Effecten zijn gegroepeerd in acht categorieën, met acht voorinstellingen per categorie. De momenteel geselecteerde effectcategorie wordt weergegeven in de index, en het voorinstellingsnummer wordt weergegeven in de Global Meter. Zie "17.4 MASTER EFFECT-voorinstellingen" en "17.5 SINGLE EFFECT-voorinstellingen" voor de lijsten met voorinstellingen.
10.2.3 Effectparameters aanpassen
Schuif de [FX LEVEL]/[HIGH PASS]/[REPEATER]-regelaars om de effectparameters aan te passen. Elke aanraakschuifregelaar heeft verschillende effectparameters voor aanpassing die aan elke pagina zijn toegewezen. Druk op de FX Page-knop om tussen effectpagina's te schakelen.

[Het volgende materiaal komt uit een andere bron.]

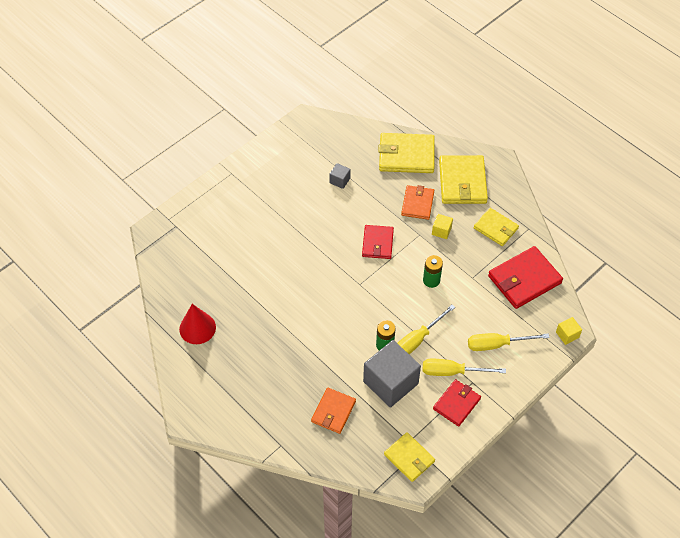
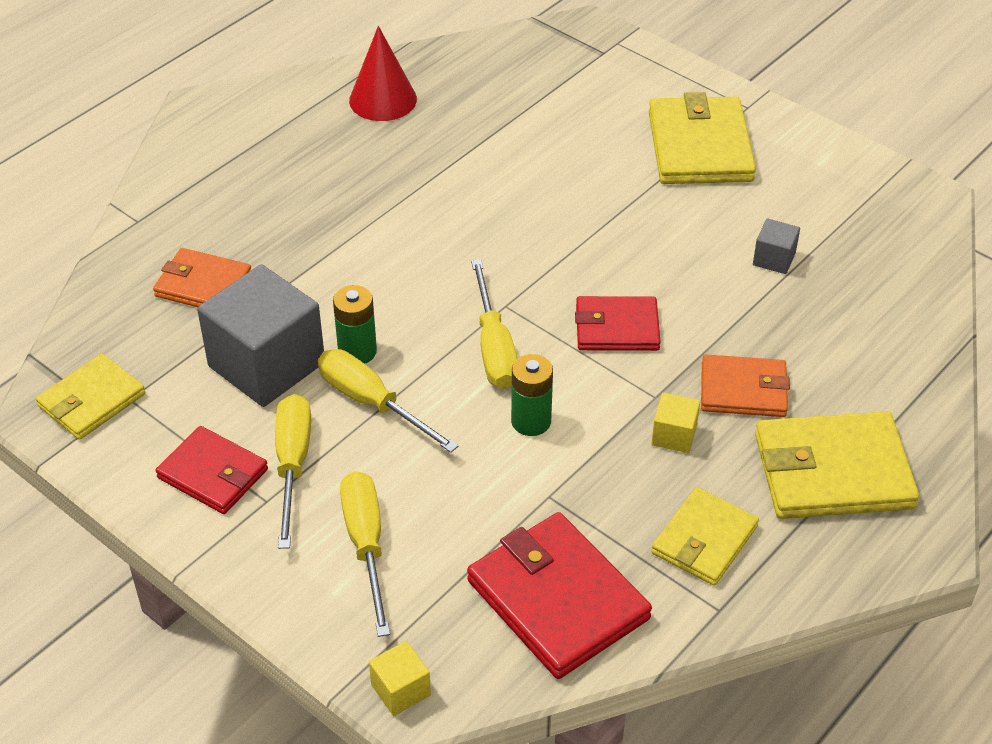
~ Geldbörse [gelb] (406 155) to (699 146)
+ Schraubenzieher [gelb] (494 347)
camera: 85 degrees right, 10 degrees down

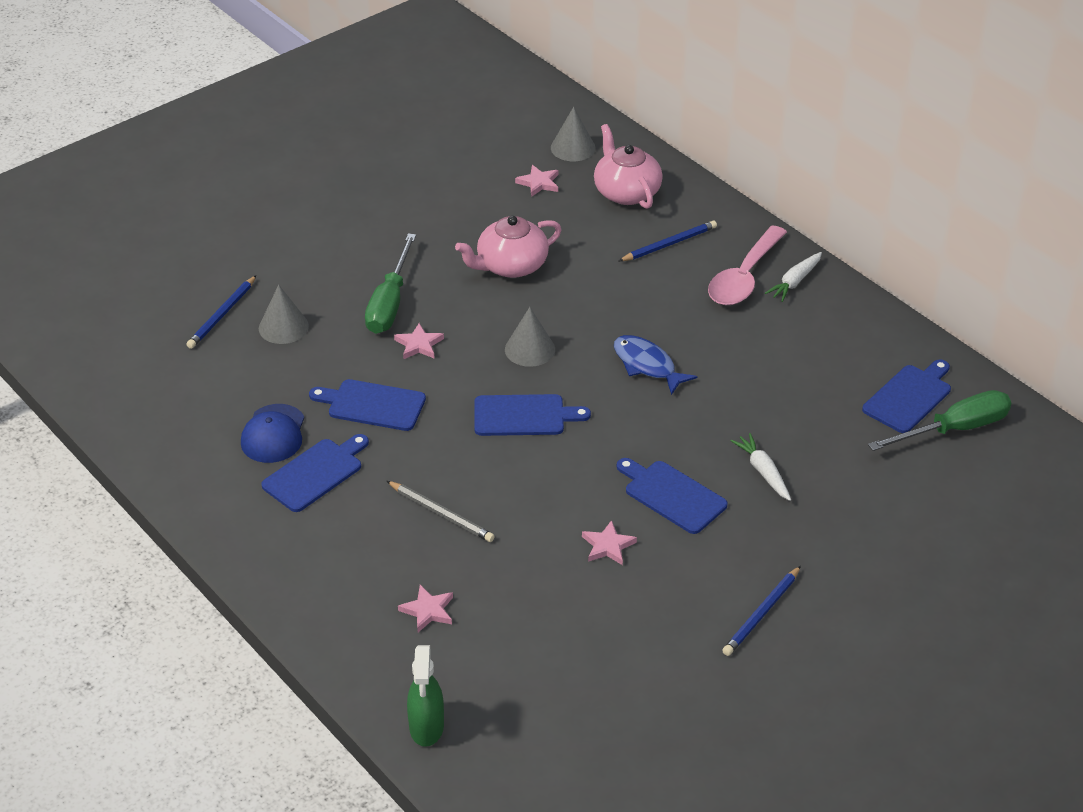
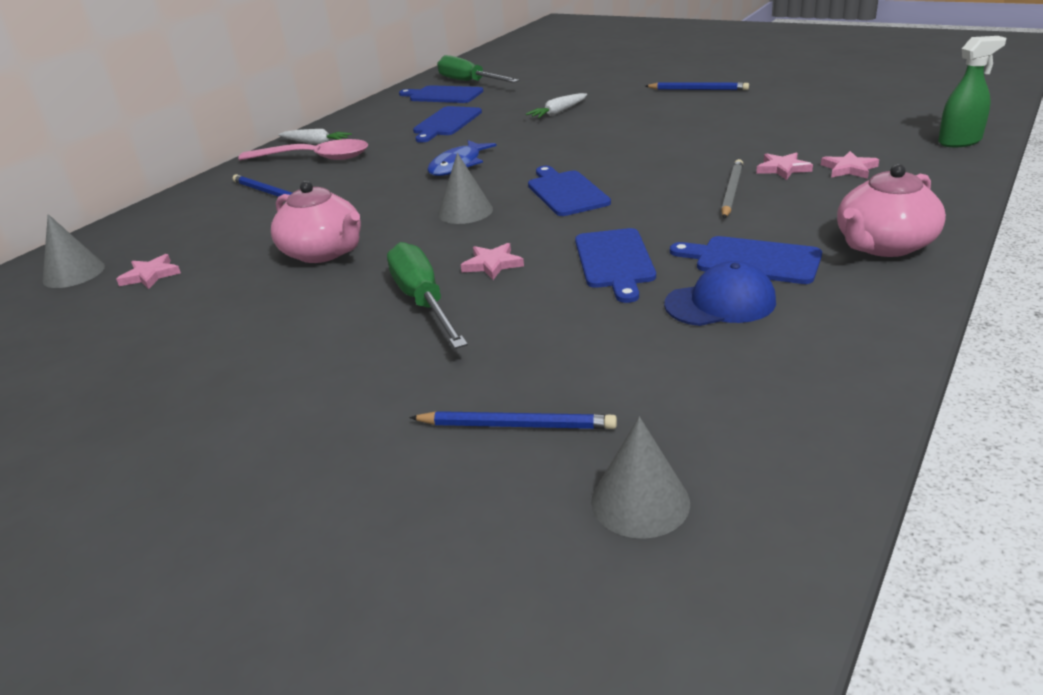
~ Kegel [grau] (283 327) to (640 501)
~ Schraubenzieher [grün] (390 303) = (423 301) 105 degrees counterclockwise
~ Stern [rosa] (608 546) to (782 169)
~ Teekanne [rosa] (626 192) to (883 245)
~ Schneidebrett [blau] (672 495) to (446 123)
camera: 105 degrees left, 10 degrees down

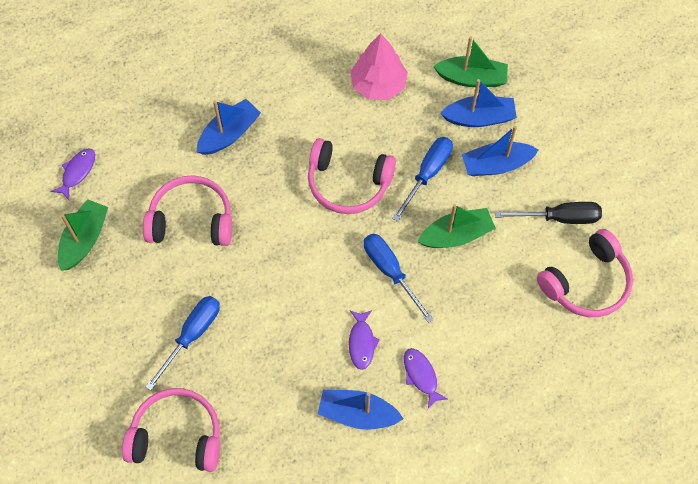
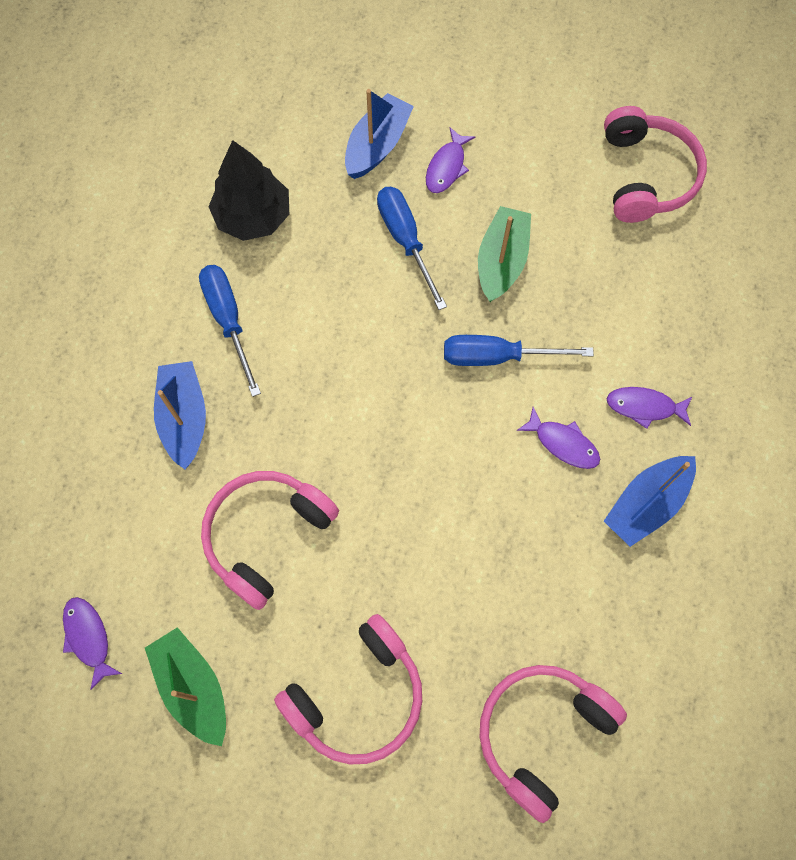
~ Schraubenzieher [blau] (192 335) to (228 321)
~ Kopfhörer [rosa] (348 183) to (358 696)
~ Baum [rosa] (378 85) to Baum [schwarz] (253 217)
- Boot [grün] (472 78)
~ Boot [blau] (496 165) to Fisch [lila] (447 167)
- Schraubenzieher [schwarz] (559 217)
camera: 55 degrees left, 5 degrees up

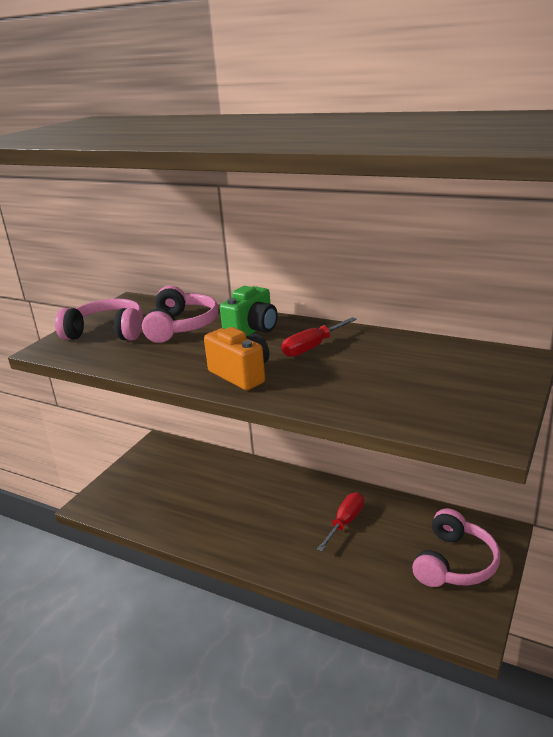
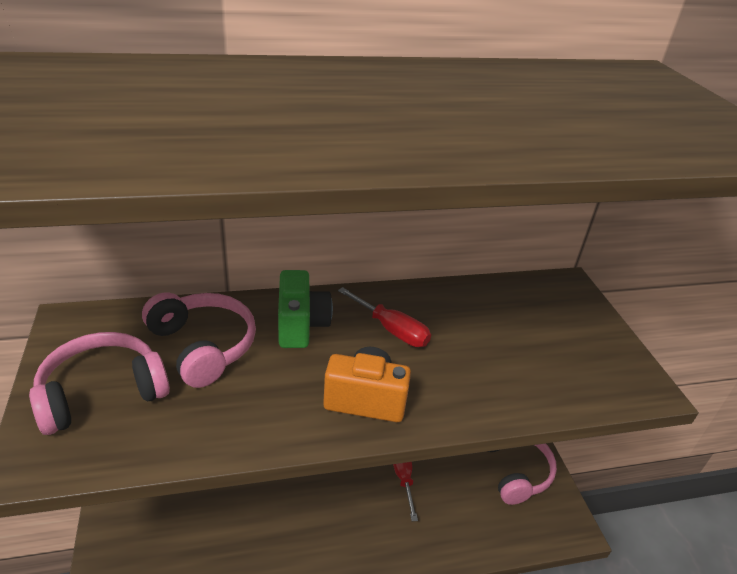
~ Schraubenzieher [rot] (312 347) = (392 330) 60 degrees counterclockwise
camera: 45 degrees left, 10 degrees up

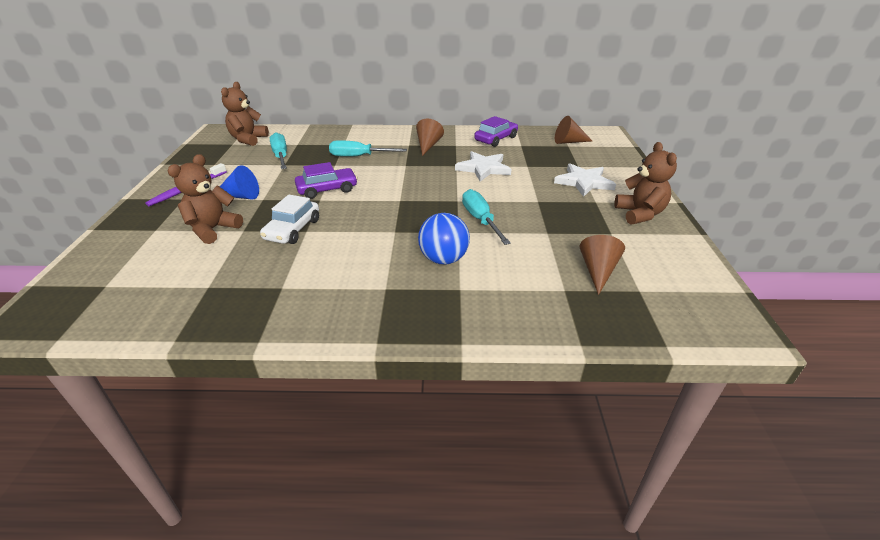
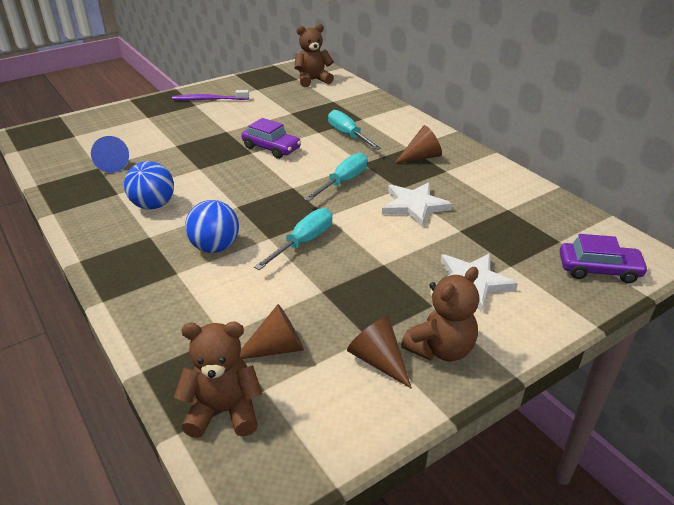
~ Teddybär [braun] (213 229) to (223 411)
~ Kegel [blau] (240 196) to (111 164)
- Auto [weiß] (293 229)
~ Schraubenzieher [türkis] (280 156) to (343 182)
~ Auto [lila] (496 139) to (598 269)
~ Kegel [braun] (569 142) to (378 360)
+ Ball [blau] (153 205)
camera: 55 degrees right, 0 degrees up

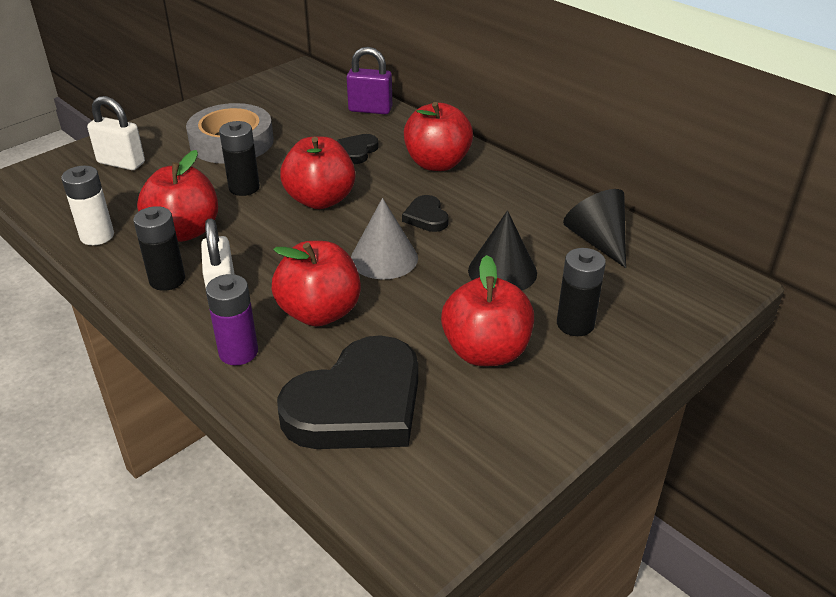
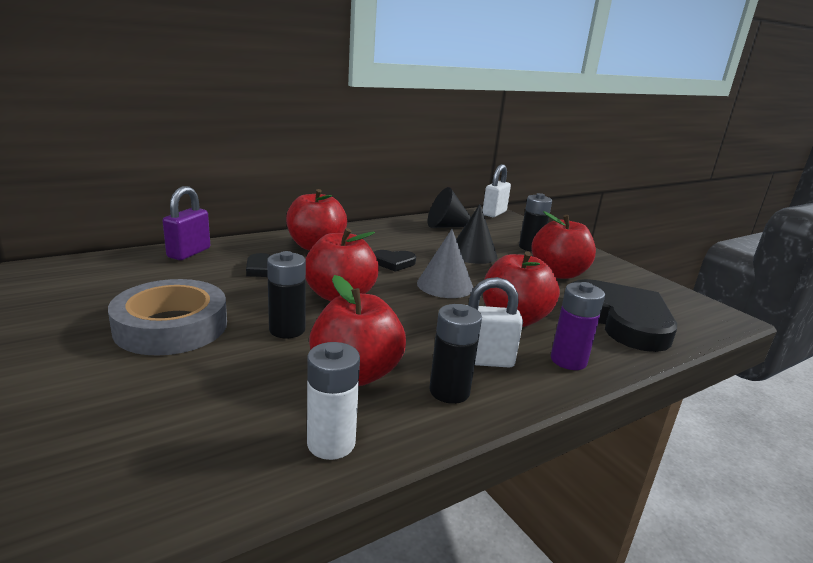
~ Vorhängeschloss [weiß] (121 163) to (494 213)
camera: 80 degrees left, 15 degrees down

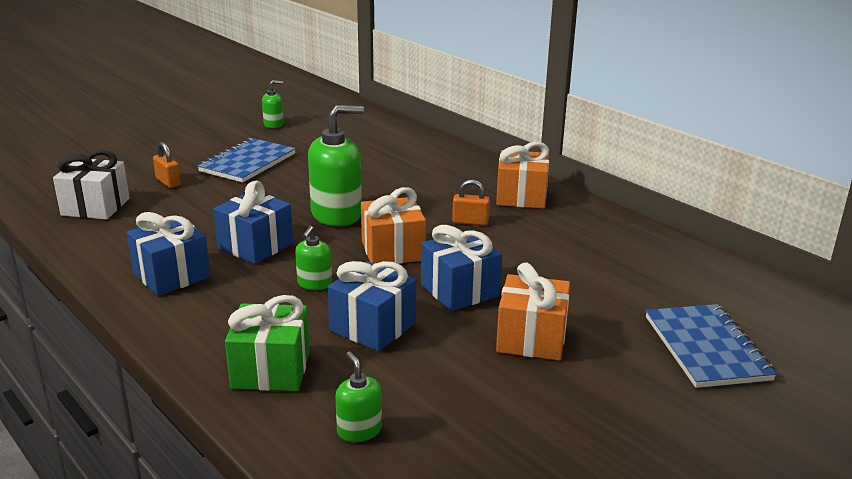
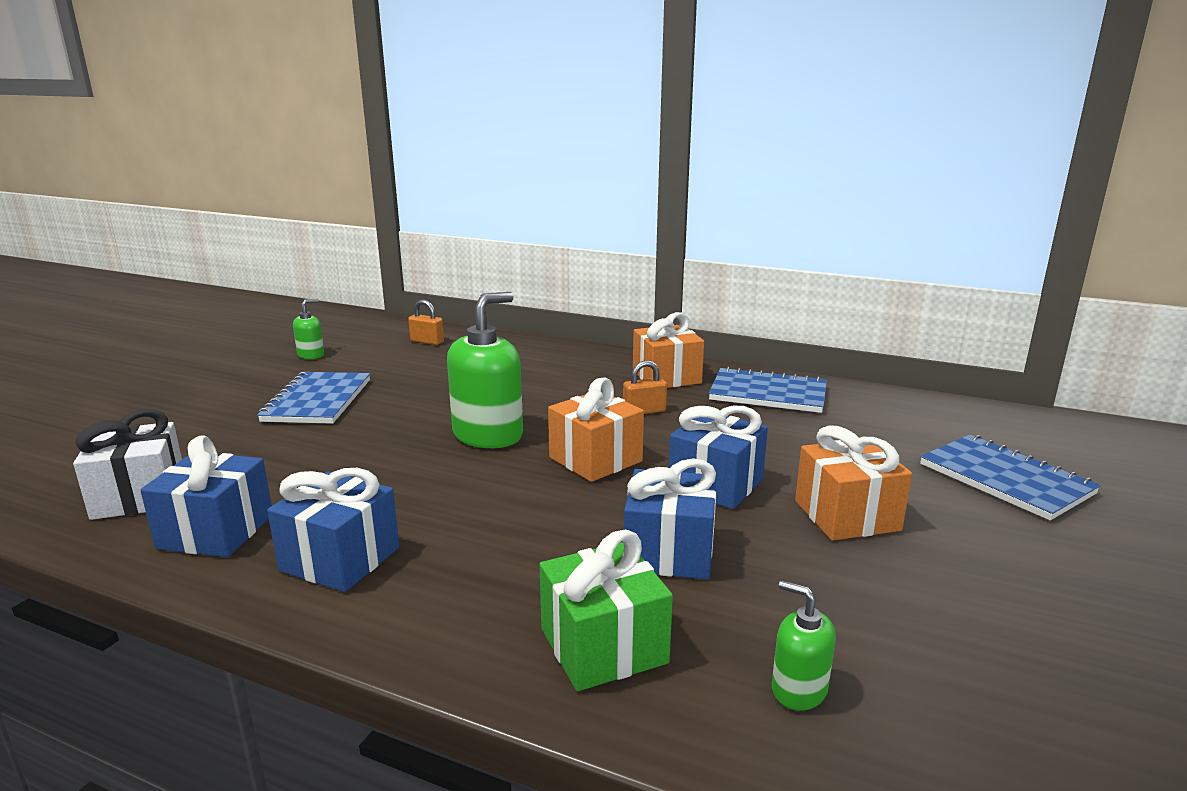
~ Vorhängeschloss [orange] (168 182) to (427 341)
~ Geschenk [blau] (255 246) to (216 531)
- Seifenspender [grün] (314 283)
+ Notizbuch [blau] (768 394)
camera: 25 degrees left, 5 degrees down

10.2.4 Effectparameters als MASTER is geselecteerd
Pagina | Aanraakschuifregelaar | Parameter |
1 | FX LEVEL | MASTER EFFECT PARAMETER 1 |
HIGH PASS | HIGH PASS FILTER CUTOFF | |
REPEATER | BEAT REPEAT LENGTH | |
2 | FX LEVEL | MASTER EFFECT PARAMETER 1 |
HIGH PASS | MASTER EFFECT PARAMETER 2 | |
REPEATER | MASTER EFFECT PARAMETER 3 |
10.2.5 Effectparameters als SINGLE is geselecteerd
Pagina | Aanraakschuifregelaar | Parameter |
1 | FX LEVEL | SINGLE EFFECT PARAMETER 1 |
HIGH PASS | HIGH PASS FILTER CUTOFF | |
REPEATER | BEAT REPEAT LENGTH | |
2 | FX LEVEL | SINGLE EFFECT PARAMETER 1 |
HIGH PASS | SINGLE EFFECT PARAMETER 2 | |
REPEATER | SINGLE EFFECT PARAMETER 3 |
10.2.6 Voorbeeld: Parameters als MASTER is geselecteerd en voorinstelling nr. 1 [LPF - NO RESONANCE] van FILTER is geselecteerd
Pagina | Aanraakschuifregelaar | Parameter |
1 | FX LEVEL | CUTOFF |
HIGH PASS | HIGH PASS FILTER CUTOFF | |
REPEATER | BEAT REPEAT LENGTH | |
2 | FX LEVEL | CUTOFF |
HIGH PASS | RESONANTIE | |
REPEATER | OUTPUT LEVEL |
OPMERKING
・ Zie "17.4 MASTER EFFECT-voorinstellingen" en "17.5 SINGLE EFFECT-voorinstellingen" voor een lijst met voorinstellingen.
10.3 Het niveau van effectparameters minimaliseren (CLEAR FX)
Druk op de knop [CLEAR FX] om het niveau van de momenteel geselecteerde effectparameter te minimaliseren.